Die gesamte Woche war ich unglaublich müde und erschöpft- aber glücklich. Die Schule war nicht zu groß aber auch nicht besonders klein. Meine Fächer waren: Biologie Honors (Fortgeschritten), Strenght&Condition (Kraftsportkurs), English Honors und Health Science. Für mich: ein guter Mix (und kein Mathe :D). Die Lehrer und die Schüler waren wahsinnig interessiert in allen Belangen was Deutschland angeht. Und was ganz wichtig war: Freundlichkeit!
Besonderheiten in der amerikanischen Schule: jeden Tag die selben Fächer zur gleichen Zeit, jeder Schüler hat ein eigenes Schließfach, kleine Tische mit integriertem Stuhl, Chewing Gum ist erlaubt und fast jeden Tag ein Test (Multiple Choice).
Mittwoch, 27. August
Ich dachte es bleibt ein ganz normaler Tag. Ich hatte mich sehr gut bei meiner neuen Familie eingelebt und hatte ettliche Freunde gefunden. An diesem Tag holte mich meine Betreuerin von AFS von der Schule ab. Horrornachricht: Ich soll umziehen: Cincinnati, Ohio und das am Besten übermorgen. Ich wollte am liebsten Schreien so laut ich konnte. Ich glaubte es einfach nicht.

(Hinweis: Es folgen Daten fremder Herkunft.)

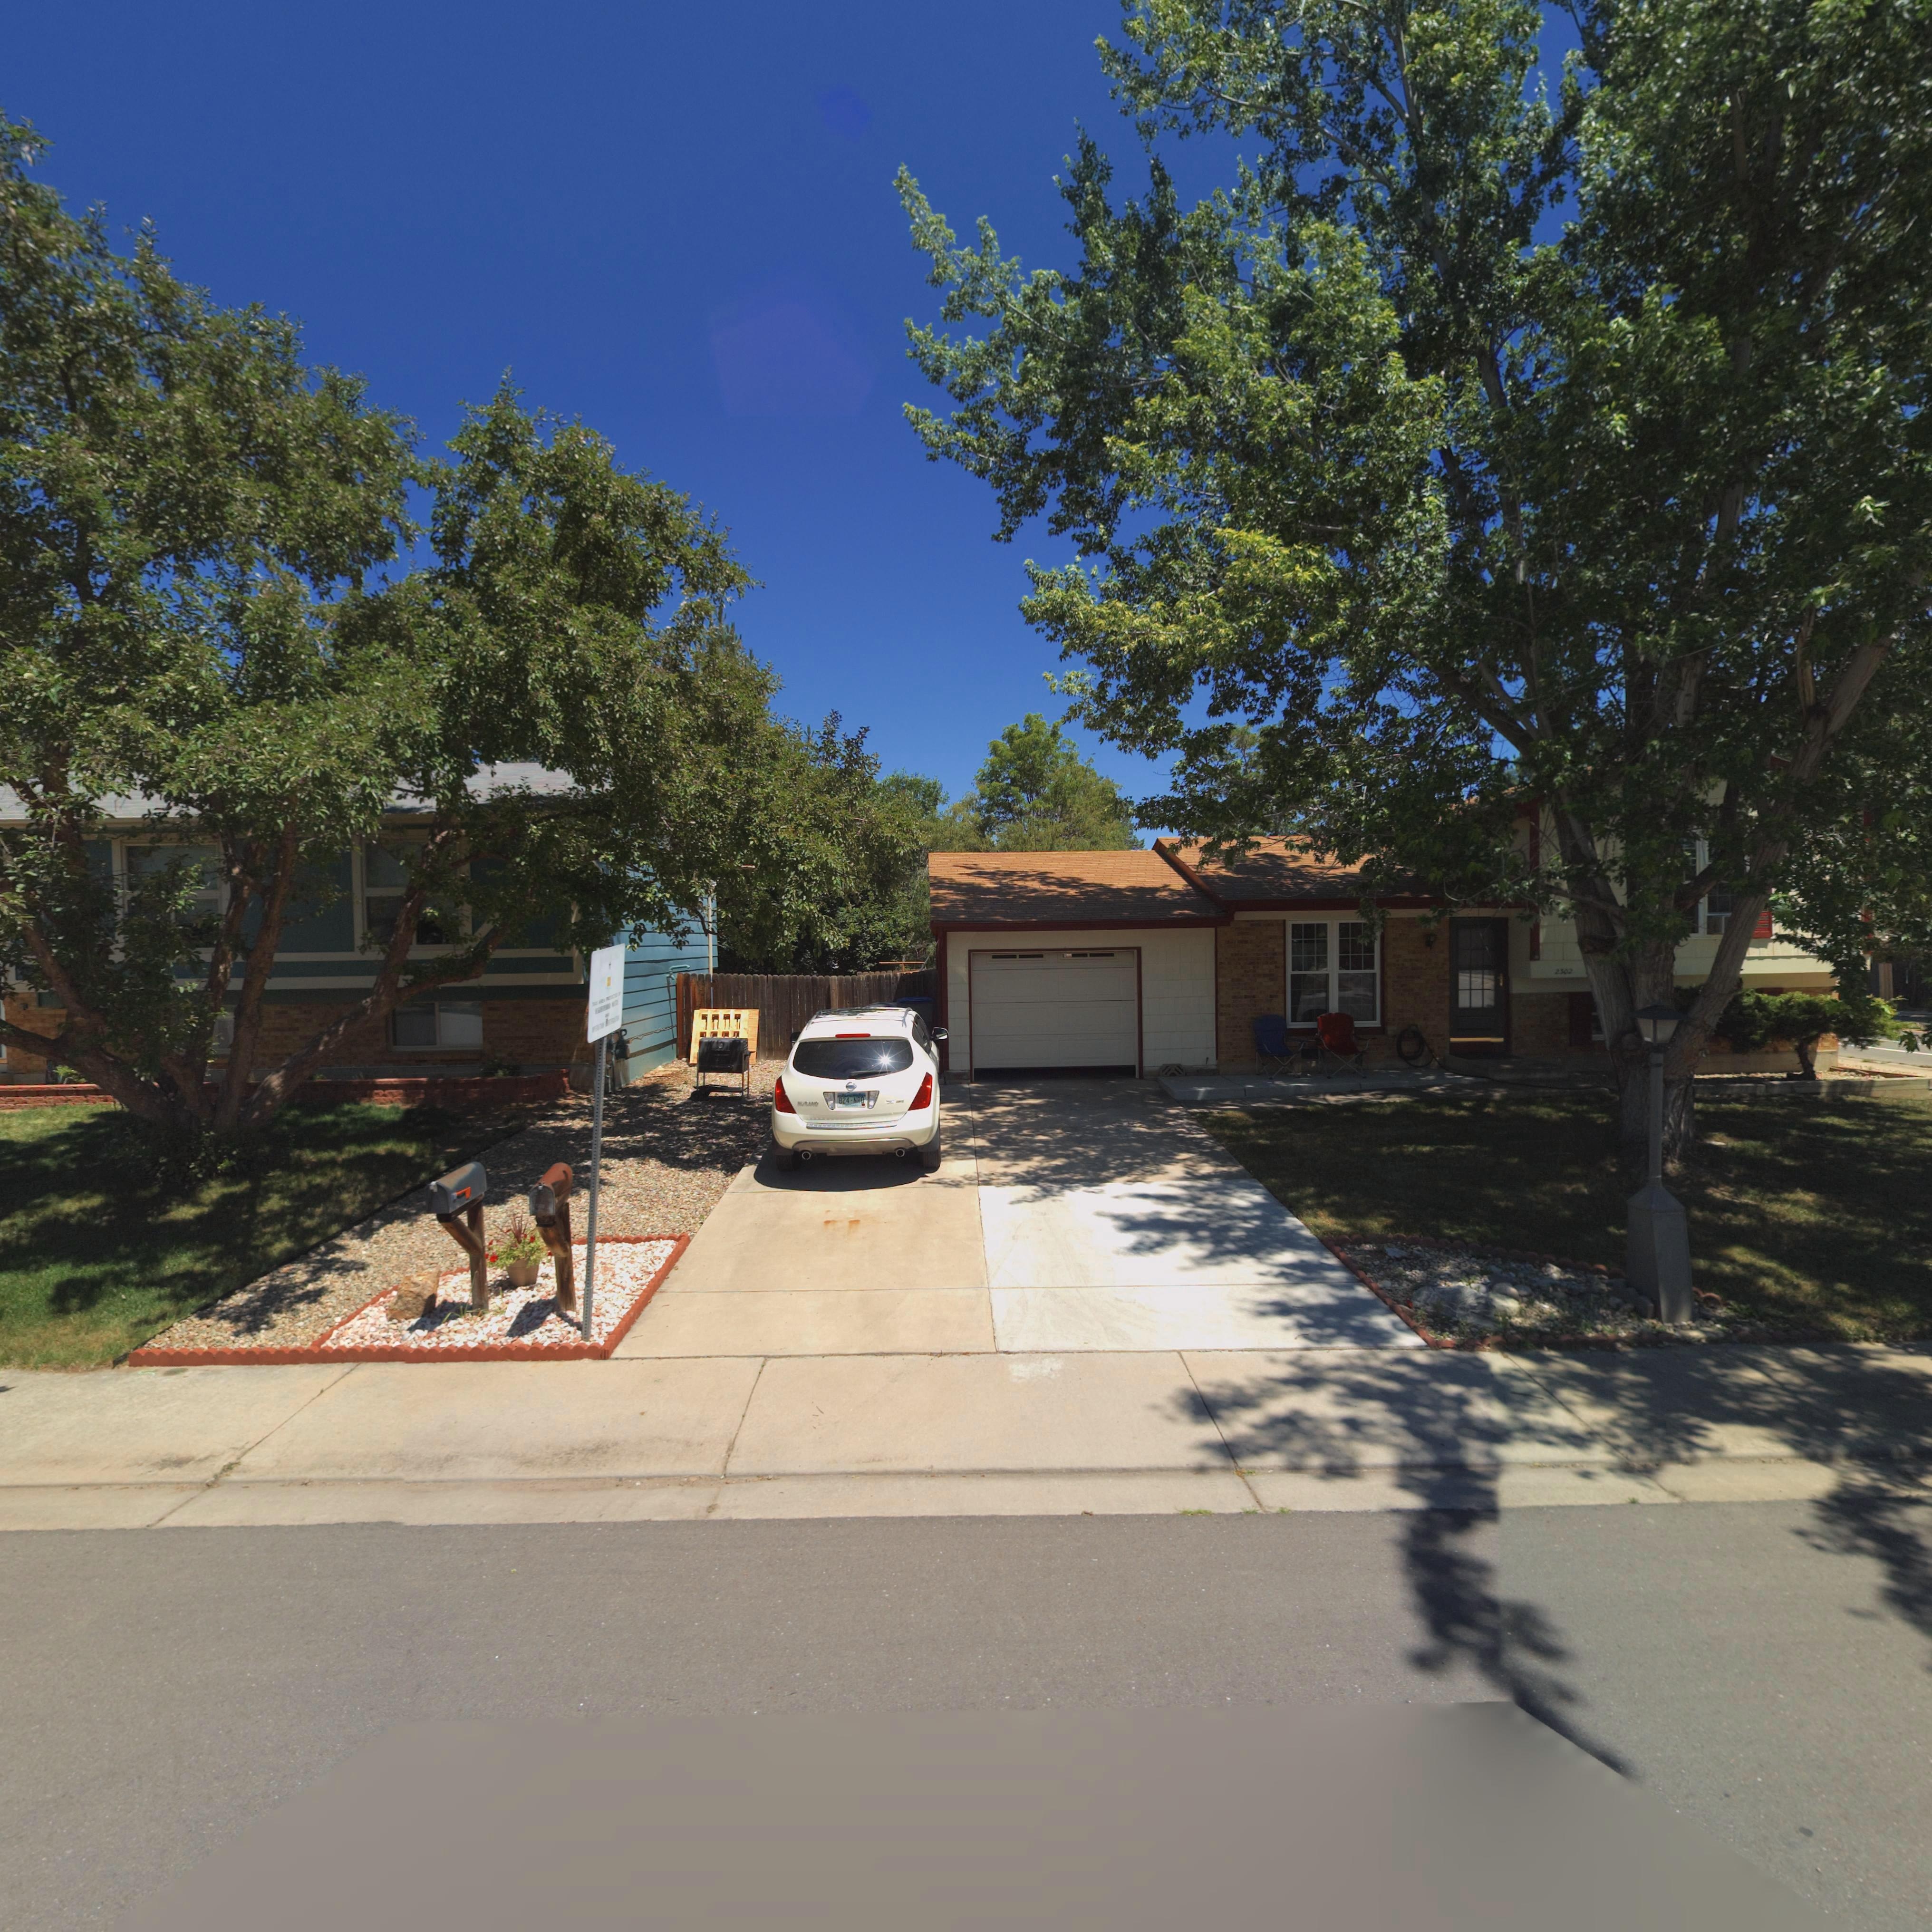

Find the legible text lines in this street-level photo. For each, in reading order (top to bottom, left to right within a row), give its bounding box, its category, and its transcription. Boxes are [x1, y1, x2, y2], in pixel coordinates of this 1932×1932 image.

[1554, 967, 1574, 975] StreetNumber: 2302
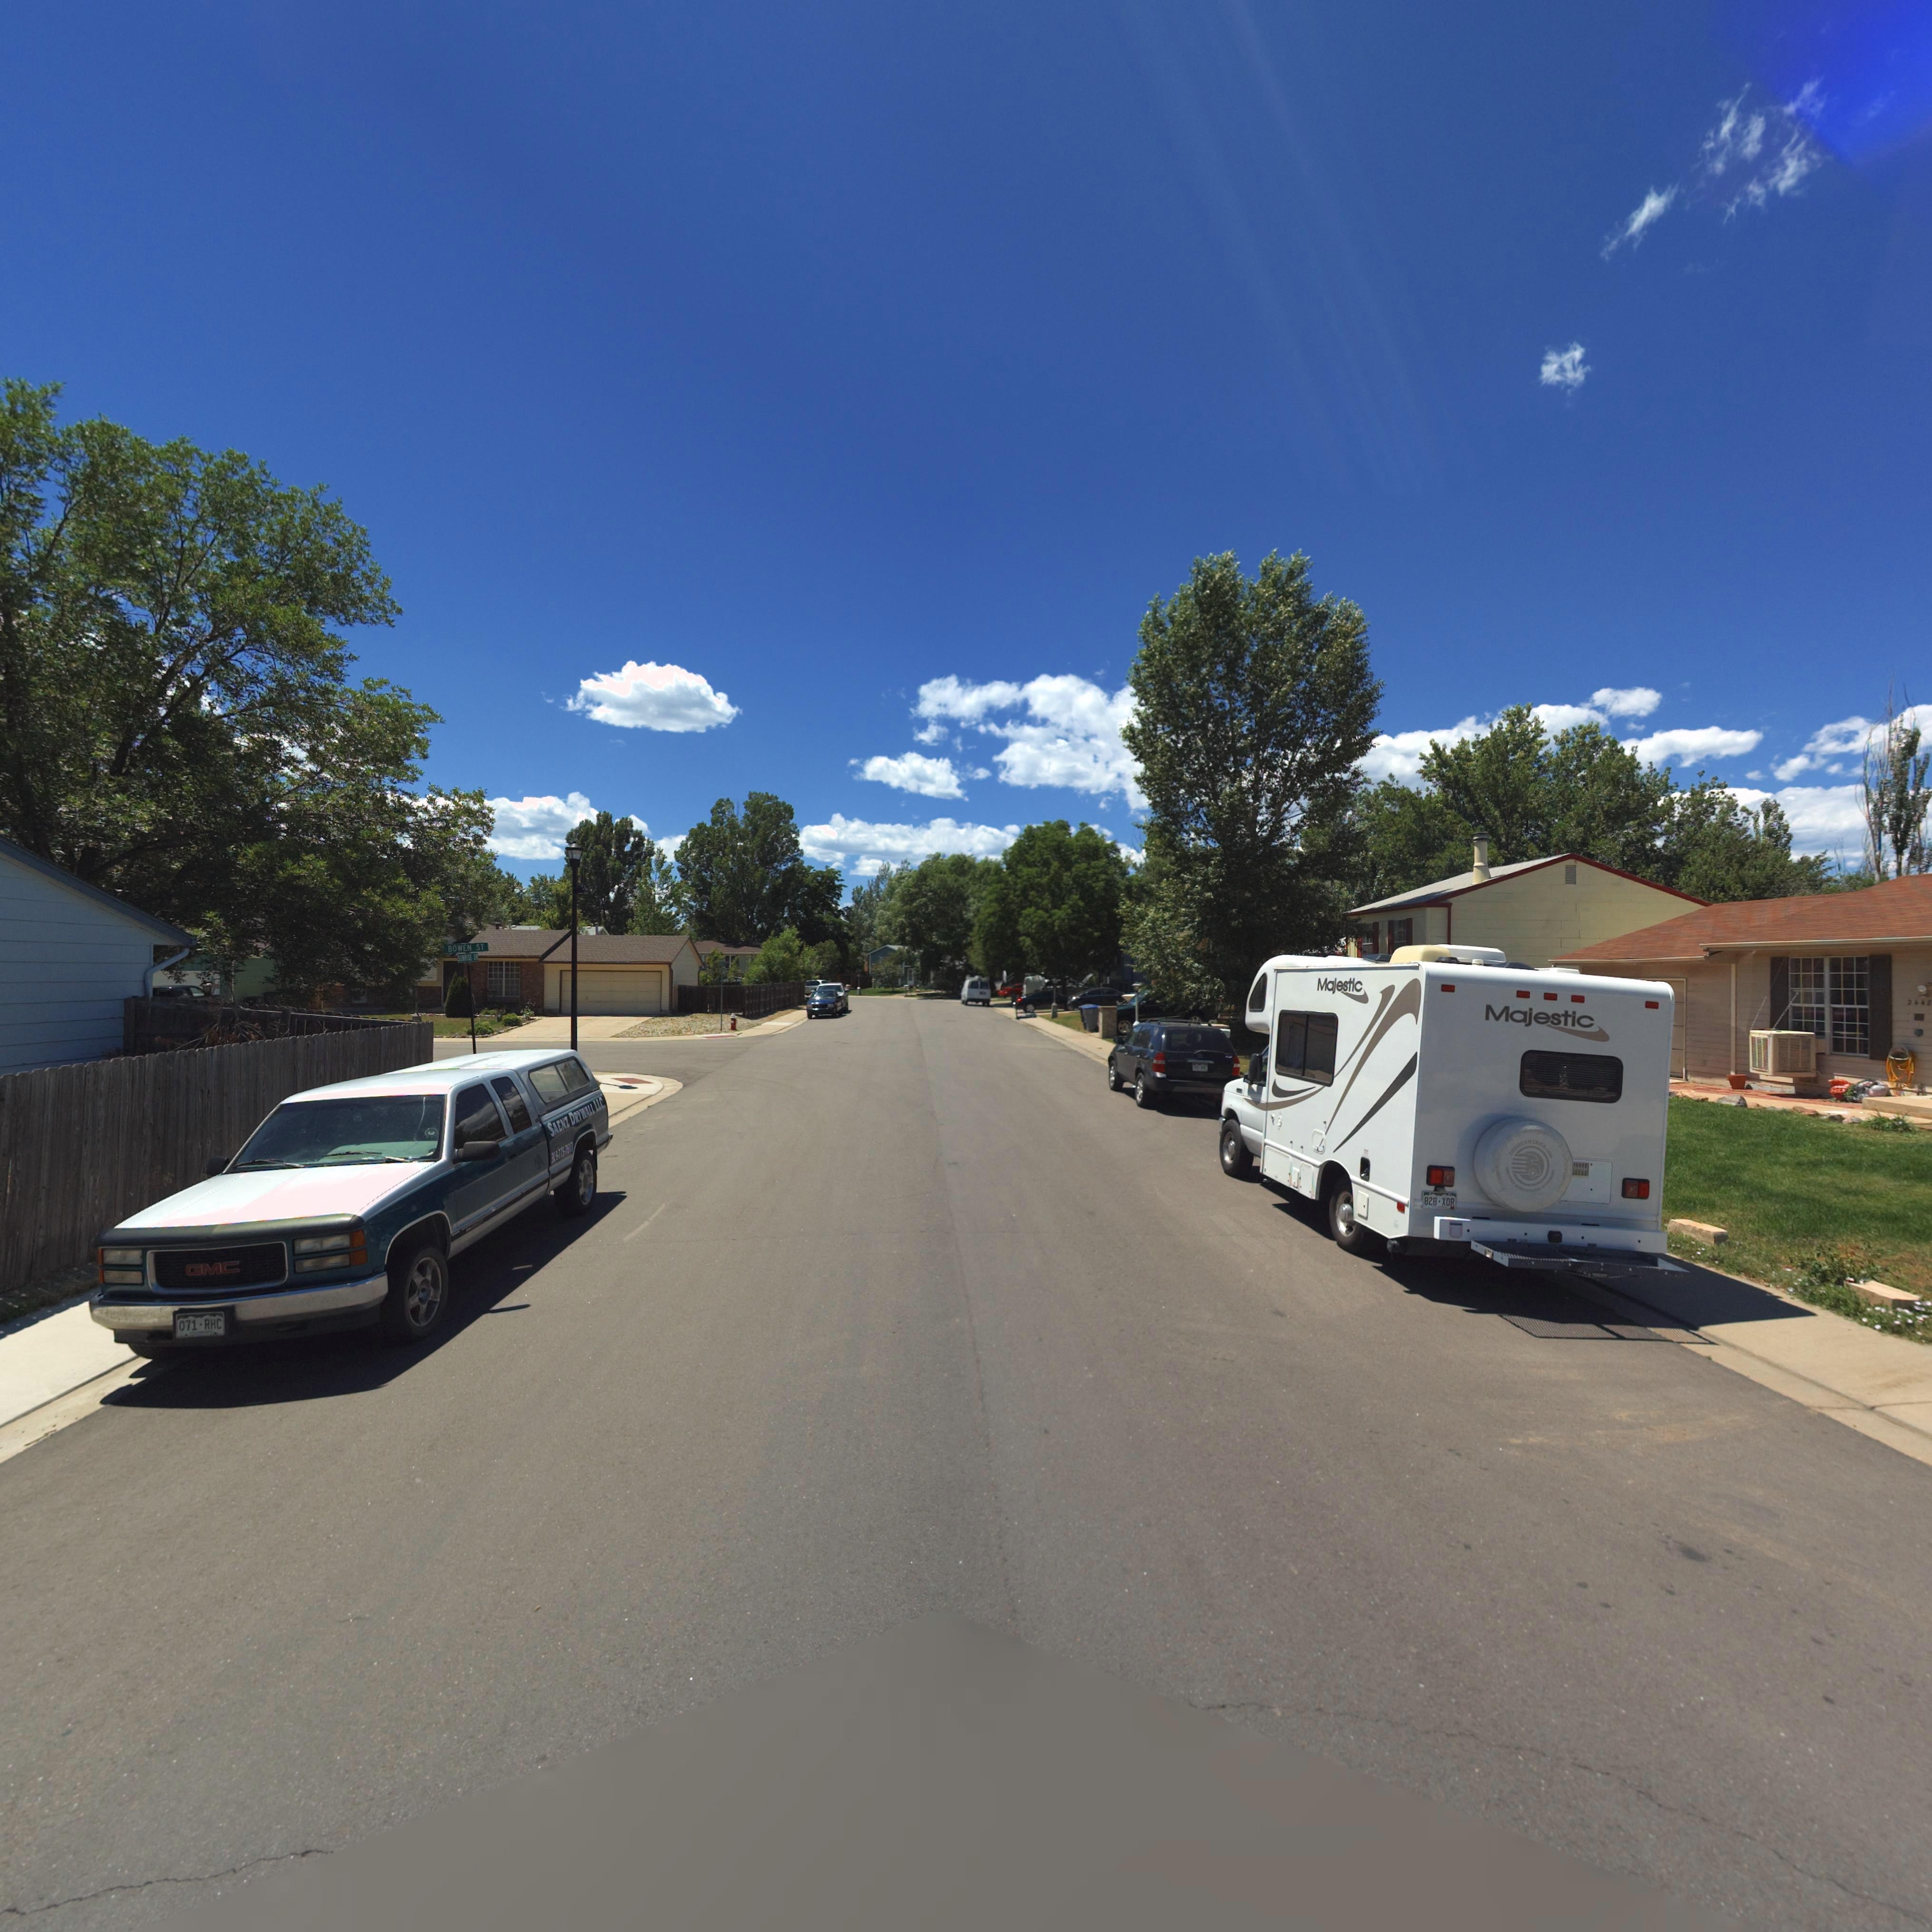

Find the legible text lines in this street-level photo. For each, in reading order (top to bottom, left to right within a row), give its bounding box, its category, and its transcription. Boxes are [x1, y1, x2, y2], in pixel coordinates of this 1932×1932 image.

Ich wusste zwar, dass meine Familie in TN nur eine Art Übergangslösung war und nur für die ersten paar Monate bestimmt war, jedoch wurde mir von AFS 20-mal bestätigt, dass wenn ich umziehe, dass ich in meiner Stadt und auf meiner Schule bleibe. Und nun?- 300 Meilen in den Norden nach Ohiiiiiiiooooo... Ich hatte keine Lust, nur was blieb mir anderes übrig....
Nun bin ich seit dem 30 August in Centerville in der Nähe von Cincinnati im Süden von Ohio. Andere Kurse, andere Mentalität und eine neue Familie.
So das wars jetzt erst einmal von mir für den Augenblick.
Ich wünsch euch allen ein tolles Jahr und meiner Klasse 12/3 viel viel Glück für die bevorstehenden Prüfungen.